The US author on becoming a feminist, growing into Gertrude Stein, and the comfort of folk tales

My earliest reading memory
At six I became fascinated with the Lonely Doll books by Dare Wright that I found in the public library of my small town, Northfield, Minnesota. They used photographs, not drawings, as illustrations; they gave me an uncanny feeling of secrets lurking behind the words and images. It is a feeling I have never forgotten.

My favourite book growing up
I loved Ann Petry’s biography, Harriet Tubman: Conductor on the Underground Railroad. I found it in my school library in 1965, 10 years after it was first published. I was 10 years old and intensely aware of the civil rights movement, despite the fact that I lived in an all-white town and had seen black people only on forays to Minneapolis every Christmas. I was passionately attached to the story of this extraordinary, heroic woman.

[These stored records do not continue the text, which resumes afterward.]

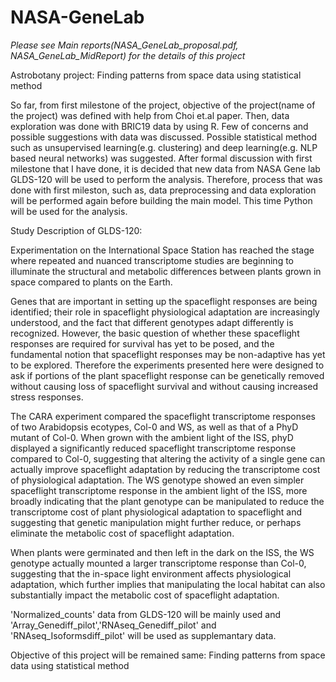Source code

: # NASA-GeneLab

*Please see Main reports(NASA_GeneLab_proposal.pdf, NASA_GeneLab_MidReport) for the details of this project*

Astrobotany project: Finding patterns from space data using statistical method

So far, from first milestone of the project, objective of the project(name of the project) was defined with help from Choi et.al paper. Then, data exploration was done with BRIC19 data by using R. Few of concerns and possible suggestions with data was discussed. Possible statistical method such as unsupervised learning(e.g. clustering) and deep learning(e.g. NLP based neural networks) was suggested. After formal discussion with first milestone that I have done, it is decided that new data from NASA Gene lab GLDS-120 will be used to perform the analysis. Therefore, process that was done with first mileston, such as, data preprocessing and data exploration will be performed again before building the main model. This time Python will be used for the analysis.

Study Description of GLDS-120:

Experimentation on the International Space Station has reached the stage where repeated and nuanced transcriptome studies are beginning to illuminate the structural and metabolic differences between plants grown in space compared to plants on the Earth.

Genes that are important in setting up the spaceflight responses are being identified; their role in spaceflight physiological adaptation are increasingly understood, and the fact that different genotypes adapt differently is recognized. However, the basic question of whether these spaceflight responses are required for survival has yet to be posed, and the fundamental notion that spaceflight responses may be non-adaptive has yet to be explored. Therefore the experiments presented here were designed to ask if portions of the plant spaceflight response can be genetically removed without causing loss of spaceflight survival and without causing increased stress responses.

The CARA experiment compared the spaceflight transcriptome responses of two Arabidopsis ecotypes, Col-0 and WS, as well as that of a PhyD mutant of Col-0. When grown with the ambient light of the ISS, phyD displayed a significantly reduced spaceflight transcriptome response compared to Col-0, suggesting that altering the activity of a single gene can actually improve spaceflight adaptation by reducing the transcriptome cost of physiological adaptation. The WS genotype showed an even simpler spaceflight transcriptome response in the ambient light of the ISS, more broadly indicating that the plant genotype can be manipulated to reduce the transcriptome cost of plant physiological adaptation to spaceflight and suggesting that genetic manipulation might further reduce, or perhaps eliminate the metabolic cost of spaceflight adaptation.

When plants were germinated and then left in the dark on the ISS, the WS genotype actually mounted a larger transcriptome response than Col-0, suggesting that the in-space light environment affects physiological adaptation, which further implies that manipulating the local habitat can also substantially impact the metabolic cost of spaceflight adaptation.

'Normalized_counts' data from GLDS-120 will be mainly used and 'Array_Genediff_pilot','RNAseq_Genediff_pilot' and 'RNAseq_Isoformsdiff_pilot' will be used as supplemantary data.

Objective of this project will be remained same: Finding patterns from space data using statistical method

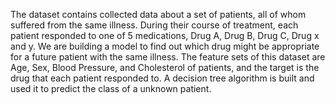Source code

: The dataset contains collected data about a set of patients, all of whom suffered from the same illness. During their course of treatment, each patient responded to one of 5 medications, Drug A, Drug B, Drug C, Drug x and y. We are building a model to find out which drug might be appropriate for a future patient with the same illness. The feature sets of this dataset are Age, Sex, Blood Pressure, and Cholesterol of patients, and the target is the drug that each patient responded to. A decision tree algorithm is built and used it to predict the class of a unknown patient.
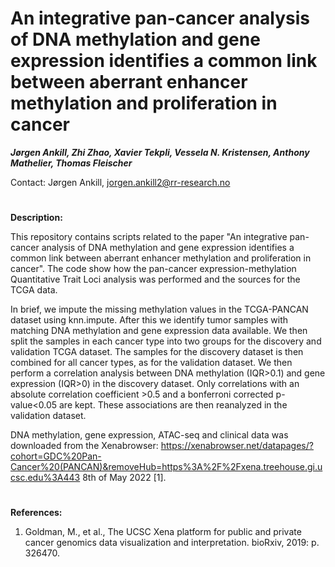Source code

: # An integrative pan-cancer analysis of DNA methylation and gene expression identifies a common link between aberrant enhancer methylation and proliferation in cancer

***Jørgen Ankill, Zhi Zhao, Xavier Tekpli, Vessela N. Kristensen, Anthony Mathelier, Thomas Fleischer***

Contact: Jørgen Ankill, jorgen.ankill2@rr-research.no

#
**Description:**

This repository contains scripts related to the paper "An integrative pan-cancer analysis of DNA methylation and gene expression identifies a common link between aberrant enhancer methylation and proliferation in cancer". The code show how the pan-cancer expression-methylation Quantitative Trait Loci analysis was performed and the sources for the TCGA data.

In brief, we impute the missing methylation values in the TCGA-PANCAN dataset using knn.impute. After this we identify tumor samples with matching DNA methylation and gene expression data available. We then split the samples in each cancer type into two groups for the discovery and validation TCGA dataset. The samples for the discovery dataset is then combined for all cancer types, as for the validation dataset. We then perform a correlation analysis between DNA methylation (IQR>0.1) and gene expression (IQR>0) in the discovery dataset. Only correlations with an absolute correlation coefficient >0.5 and a bonferroni corrected p-value<0.05 are kept. These associations are then reanalyzed in the validation dataset. 

DNA methylation, gene expression, ATAC-seq and clinical data was downloaded from the Xenabrowser: https://xenabrowser.net/datapages/?cohort=GDC%20Pan-Cancer%20(PANCAN)&removeHub=https%3A%2F%2Fxena.treehouse.gi.ucsc.edu%3A443 8th of May 2022 [1]. 

#
**References:**
  1. Goldman, M., et al., The UCSC Xena platform for public and private cancer genomics data visualization and interpretation. bioRxiv, 2019: p. 326470.
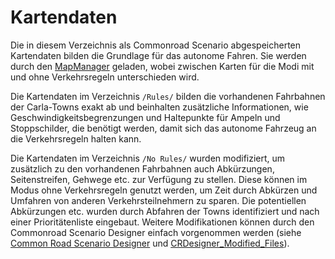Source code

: # Kartendaten

Die in diesem Verzeichnis als Commonroad Scenario abgespeicherten Kartendaten bilden die Grundlage für das autonome Fahren. Sie werden durch den [MapManager](./paf_ros/paf_planning/src/classes/MapManager.py) geladen, wobei zwischen Karten für die Modi mit und ohne Verkehrsregeln unterschieden wird.

Die Kartendaten im Verzeichnis `/Rules/` bilden die vorhandenen Fahrbahnen der Carla-Towns exakt ab und beinhalten zusätzliche Informationen, wie Geschwindigkeitsbegrenzungen und Haltepunkte für Ampeln und Stoppschilder, die benötigt werden, damit sich das autonome Fahrzeug an die Verkehrsregeln halten kann.

Die Kartendaten im Verzeichnis `/No Rules/` wurden modifiziert, um zusätzlich zu den vorhandenen Fahrbahnen auch Abkürzungen, Seitenstreifen, Gehwege etc. zur Verfügung zu stellen. Diese können im Modus ohne Verkehrsregeln genutzt werden, um Zeit durch Abkürzen und Umfahren von anderen Verkehrsteilnehmern zu sparen. Die potentiellen Abkürzungen etc. wurden durch Abfahren der Towns identifiziert und nach einer Prioritätenliste eingebaut. Weitere Modifikationen können durch den Commonroad Scenario Designer einfach vorgenommen werden (siehe [Common Road Scenario Designer](https://commonroad.in.tum.de/scenario-designer) und [CRDesigner_Modified_Files](./CRDesigner_Modified_Files)).
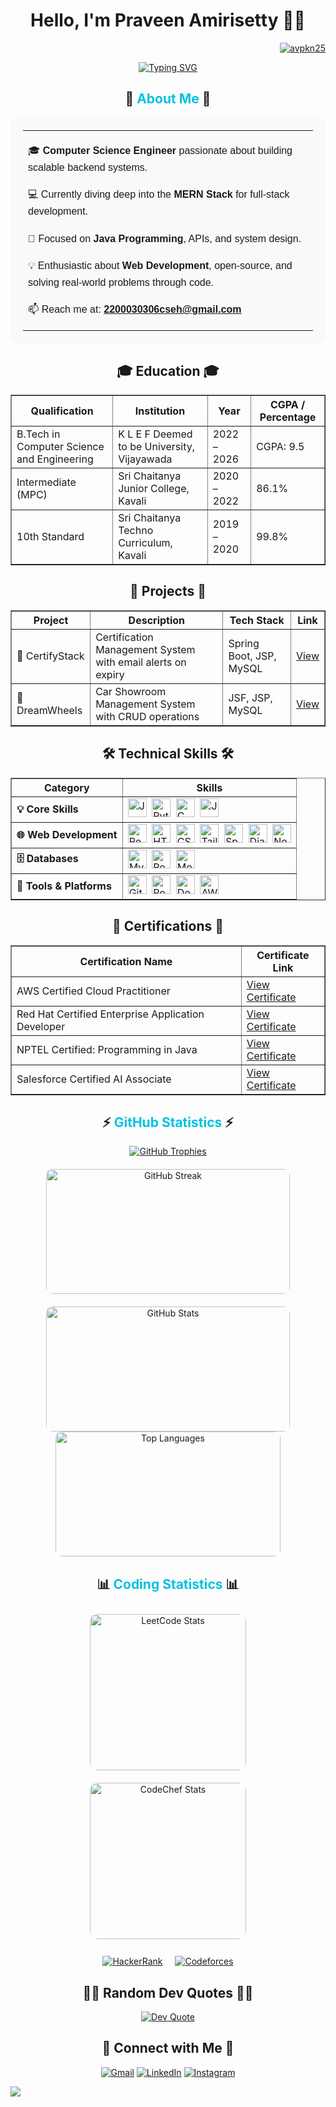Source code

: # <div align="center">Hello, I'm Praveen Amirisetty 👨‍💻</div>
<p align="right"> <a href="https://www.github.com/avpkn25" target="_blank"><img src="https://komarev.com/ghpvc/?username=avpkn25&label=Profile%20views&color=0e75b6&style=flat" alt="avpkn25" /></a> </p>

<div align="center">
  <a href="https://www.github.com/avpkn25" target="_blank"><img src="https://readme-typing-svg.herokuapp.com?font=Fira+Code&weight=500&size=25&pause=1000&color=3F97F7&center=true&vCenter=true&random=false&width=600&lines=I'm+a+Computer+Engineer;I'm+a+Backend+Developer;I'm+a+Java+Programming+Enthusiast;I'm+a+Problem+Solver" alt="Typing SVG" /></a>
</div>

<h2 align="center">🚀 <span style="color:#00c2e0">About Me</span> 🚀</h2>
<div align="center">
  <table width="85%" cellspacing="10" cellpadding="5" style="font-family: Arial, sans-serif; font-size: 16px; line-height: 1.7; background-color: #f9f9f9; border-radius: 10px; padding: 20px;">
    <tr>
      <td align="left">
        <p>🎓 <strong>Computer Science Engineer</strong> passionate about building scalable backend systems.</p>
        <p>💻 Currently diving deep into the <strong>MERN Stack</strong> for full-stack development.</p>
        <p>🌱 Focused on <strong>Java Programming</strong>, APIs, and system design.</p>
        <p>💡 Enthusiastic about <strong>Web Development</strong>, open-source, and solving real-world problems through code.</p>
        <p>📫 Reach me at: <a href="mailto:2200030306cseh@gmail.com"><strong>2200030306cseh@gmail.com</strong></a></p>
      </td>
    </tr>
  </table>
</div>

<h2 align="center">🎓 Education 🎓</h2>
<table border="1" cellspacing="0" cellpadding="10" align="center">
  <thead>
    <tr>
      <th>Qualification</th>
      <th>Institution</th>
      <th>Year</th>
      <th>CGPA / Percentage</th>
    </tr>
  </thead>
  <tbody>
    <tr>
      <td>B.Tech in Computer Science and Engineering</td>
      <td>K L E F Deemed to be University, Vijayawada</td>
      <td>2022 – 2026</td>
      <td>CGPA: 9.5</td>
    </tr>
    <tr>
      <td>Intermediate (MPC)</td>
      <td>Sri Chaitanya Junior College, Kavali</td>
      <td>2020 – 2022</td>
      <td>86.1%</td>
    </tr>
    <tr>
      <td>10th Standard</td>
      <td>Sri Chaitanya Techno Curriculum, Kavali</td>
      <td>2019 – 2020</td>
      <td>99.8%</td>
    </tr>
  </tbody>
</table>

<h2 align="center">💼 Projects 💼</h2>
<table border="1" cellspacing="0" cellpadding="10" align="center">
  <thead>
    <tr>
      <th>Project</th>
      <th>Description</th>
      <th>Tech Stack</th>
      <th>Link</th>
    </tr>
  </thead>
  <tbody>
    <tr>
      <td>📃 CertifyStack</td>
      <td>Certification Management System with email alerts on expiry</td>
      <td>Spring Boot, JSP, MySQL</td>
      <td><a href="https://github.com/avpkn25/CertifyStack" target="_blank">View</a></td>
    </tr>
    <tr>
      <td>🚗 DreamWheels</td>
      <td>Car Showroom Management System with CRUD operations</td>
      <td>JSF, JSP, MySQL</td>
      <td><a href="https://github.com/avpkn25/CAR-SHOWROOM" target="_blank">View</a></td>
    </tr>
  </tbody>
</table>

<h2 align="center">🛠 Technical Skills 🛠</h2>
<table border="1" cellspacing="0" cellpadding="10" align="center">
  <thead>
    <tr>
      <th>Category</th>
      <th>Skills</th>
    </tr>
  </thead>
  <tbody>
    <tr>
      <td><strong>💡 Core Skills</strong></td>
      <td>
        <a href="https://www.java.com/" target="_blank"><img src="https://cdn.jsdelivr.net/gh/devicons/devicon/icons/java/java-original.svg" alt="Java" width="30" height="30"/></a>&nbsp;
        <a href="https://www.python.org/" target="_blank"><img src="https://cdn.jsdelivr.net/gh/devicons/devicon/icons/python/python-original.svg" alt="Python" width="30" height="30"/></a>&nbsp;
        <a href="https://www.c-language.org/" target="_blank"><img src="https://cdn.jsdelivr.net/gh/devicons/devicon/icons/c/c-original.svg" alt="C" width="30" height="30"/></a>&nbsp;
        <a href="https://www.javascript.com/" target="_blank"><img src="https://cdn.jsdelivr.net/gh/devicons/devicon/icons/javascript/javascript-original.svg" alt="JavaScript" width="30" height="30"/></a>
      </td>
    </tr>
    <tr>
      <td><strong>🌐 Web Development</strong></td>
      <td>
        <a href="https://react.dev/" target="_blank"><img src="https://cdn.jsdelivr.net/gh/devicons/devicon/icons/react/react-original.svg" alt="React" width="30" height="30"/></a>&nbsp;
        <a href="https://developer.mozilla.org/en-US/docs/Web/HTML" target="_blank"><img src="https://cdn.jsdelivr.net/gh/devicons/devicon/icons/html5/html5-original.svg" alt="HTML" width="30" height="30"/></a>&nbsp;
        <a href="https://developer.mozilla.org/en-US/docs/Web/CSS" target="_blank"><img src="https://cdn.jsdelivr.net/gh/devicons/devicon/icons/css3/css3-original.svg" alt="CSS" width="30" height="30"/></a>&nbsp;
        <a href="https://tailwindcss.com/" target="_blank"><img src="https://www.vectorlogo.zone/logos/tailwindcss/tailwindcss-icon.svg" alt="Tailwind CSS" width="30" height="30"/></a>&nbsp;
        <a href="https://spring.io/projects/spring-boot" target="_blank"><img src="https://cdn.jsdelivr.net/gh/devicons/devicon/icons/spring/spring-original.svg" alt="Spring Boot" width="30" height="30"/></a>&nbsp;
        <a href="https://www.djangoproject.com/" target="_blank"><img src="https://cdn.jsdelivr.net/gh/devicons/devicon/icons/django/django-plain.svg" alt="Django" width="30" height="30"/></a>&nbsp;
        <a href="https://nodejs.org/" target="_blank"><img src="https://cdn.jsdelivr.net/gh/devicons/devicon/icons/nodejs/nodejs-original.svg" alt="Node.js" width="30" height="30"/></a>
      </td>
    </tr>
    <tr>
      <td><strong>🗄️ Databases</strong></td>
      <td>
        <a href="https://www.mysql.com/" target="_blank"><img src="https://cdn.jsdelivr.net/gh/devicons/devicon/icons/mysql/mysql-original.svg" alt="MySQL" width="30" height="30"/></a>&nbsp;
        <a href="https://www.postgresql.org/" target="_blank"><img src="https://cdn.jsdelivr.net/gh/devicons/devicon/icons/postgresql/postgresql-original.svg" alt="PostgreSQL" width="30" height="30"/></a>&nbsp;
        <a href="https://www.mongodb.com/" target="_blank"><img src="https://cdn.jsdelivr.net/gh/devicons/devicon/icons/mongodb/mongodb-original.svg" alt="MongoDB" width="30" height="30"/></a>
      </td>
    </tr>
    <tr>
      <td><strong>🧰 Tools & Platforms</strong></td>
      <td>
        <a href="https://git-scm.com/" target="_blank"><img src="https://cdn.jsdelivr.net/gh/devicons/devicon/icons/git/git-original.svg" alt="Git" width="30" height="30"/></a>&nbsp;
        <a href="https://www.postman.com/" target="_blank"><img src="https://www.vectorlogo.zone/logos/getpostman/getpostman-icon.svg" alt="Postman" width="30" height="30"/></a>&nbsp;
        <a href="https://www.docker.com/" target="_blank"><img src="https://cdn.jsdelivr.net/gh/devicons/devicon/icons/docker/docker-original.svg" alt="Docker" width="30" height="30"/></a>&nbsp;
        <a href="https://aws.amazon.com/" target="_blank"><img src="https://cdn.jsdelivr.net/gh/devicons/devicon/icons/amazonwebservices/amazonwebservices-original.svg" alt="AWS" width="30" height="30"/></a>
      </td>
    </tr>
  </tbody>
</table>

<h2 align="center">📃 Certifications 📃</h2>
<table border="1" cellspacing="0" cellpadding="10" align="center">
  <thead>
    <tr>
      <th>Certification Name</th>
      <th>Certificate Link</th>
    </tr>
  </thead>
  <tbody>
    <tr>
      <td>AWS Certified Cloud Practitioner</td>
      <td><a href="https://bit.ly/PRAVEENCP" target="_blank">View Certificate</a></td>
    </tr>
    <tr>
      <td>Red Hat Certified Enterprise Application Developer</td>
      <td><a href="https://bit.ly/REDHATBADGE" target="_blank">View Certificate</a></td>
    </tr>
    <tr>
      <td>NPTEL Certified: Programming in Java</td>
      <td><a href="https://bit.ly/PRAVEENNPTELJAVA" target="_blank">View Certificate</a></td>
    </tr>
    <tr>
      <td>Salesforce Certified AI Associate</td>
      <td><a href="https://bit.ly/SALESFORCE-AI" target="_blank">View Certificate</a></td>
    </tr>
  </tbody>
</table>

<h2 align="center">⚡ <span style="color: #00c2e0;">GitHub Statistics</span> ⚡</h2>
<div align="center">
  <a href="https://www.github.com/avpkn25" target="_blank"><img src="https://github-profile-trophy.vercel.app/?username=avpkn25&theme=juicyfresh&no-frame=false&no-bg=false&margin-w=4" alt="GitHub Trophies"/></a>
</div>
<div align="center" style="display: flex; flex-wrap: wrap; justify-content: center; gap: 20px; margin-top: 20px;">
  <a href="https://www.github.com/avpkn25" target="_blank"><img src="https://github-readme-streak-stats.herokuapp.com/?user=avpkn25&theme=react&border_radius=10" alt="GitHub Streak" style="width: 390px; height: 200px; border-radius: 10px;" /></a>
  <a href="https://www.github.com/avpkn25" target="_blank"><img src="https://github-readme-stats.vercel.app/api?username=avpkn25&show_icons=true&theme=react&rank_icon=github&border_radius=10" alt="GitHub Stats" style="width: 390px; height: 200px; border-radius: 10px;" /></a>
</div>
<div align="center" >
  <a href="https://www.github.com/avpkn25" target="_blank"><img src="https://github-readme-stats.vercel.app/api/top-langs/?username=avpkn25&hide=HTML&langs_count=8&layout=compact&theme=react&border_radius=10&size_weight=0.5&count_weight=0.5&exclude_repo=github-readme-stats" alt="Top Languages" style="width: 360px; height: 200px; border-radius: 10px;" /></a>
</div>

<h2 align="center">📊 <span style="color: #00c2e0;">Coding Statistics</span> 📊</h2>

<div align="center">
  <a href="https://www.leetcode.com/AVPKN_25" target="_blank"><img src="https://leetcard.jacoblin.cool/AVPKN_25?theme=dark&font=Nunito&ext=heatmap" alt="LeetCode Stats" style="height: 250px; border-radius: 12px; margin: 10px;" /></a>
  <a href="https://www.codechef.com/users/praveen_2506" target="_blank"><img src="https://codechef-readme-stats.onrender.com/praveen_2506?v=1" alt="CodeChef Stats" style="height: 250px; border-radius: 12px; margin: 10px;" /></a>
  <br>
  <br />
  <a href="https://www.hackerrank.com/h2200030306" target="_blank"><img src="https://img.shields.io/badge/HackerRank-2EC866?logo=hackerrank&logoColor=white" alt="HackerRank" style="margin: 0 8px;" /></a>
  <a href="https://codeforces.com/profile/avpkn_25" target="_blank"><img src="https://img.shields.io/badge/Codeforces-1F8ACB?logo=codeforces&logoColor=white" alt="Codeforces" style="margin: 0 8px;" /></a>
</div>


<h2 align="center">✍🏻 Random Dev Quotes ✍🏻</h2>
<div align="center">
  <a href="https://www.github.com/avpkn25" target="_blank"><img src="https://quotes-github-readme.vercel.app/api?type=horizontal&theme=dark" alt="Dev Quote" /></a>
</div>

<h2 align="center">🤝 Connect with Me 🤝</h2>
<p align="center">
  <a href="mailto:2200030306cseh@gmail.com"><img src="https://img.shields.io/badge/Gmail-D14836?logo=gmail&logoColor=white" alt="Gmail" /></a>
  <a href="https://www.linkedin.com/in/avpkn25"><img src="https://img.shields.io/badge/LinkedIn-%230077B5.svg?logo=linkedin&logoColor=white" alt="LinkedIn" /></a>
  <a href="https://www.instagram.com/avpkn25"><img src="https://img.shields.io/badge/Instagram-%23E4405F.svg?logo=Instagram&logoColor=white" alt="Instagram" /></a>
</p>

<img src="https://user-images.githubusercontent.com/73097560/115834477-dbab4500-a447-11eb-908a-139a6edaec5c.gif">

The book that changed me as a teenager
When I was 14 or 15 I read Simone de Beauvoir’s The Second Sex. Despite my lack of philosophical sophistication, I responded viscerally to the book. Rereading it later, I wonder exactly what I understood at the time. It is not an easy book. I suspect that, despite my struggles with the text, I gleaned its essential message – that women were treated as outsiders to history as the eternal feminine, had always been other to man, and that these injustices ran deep. I became a feminist.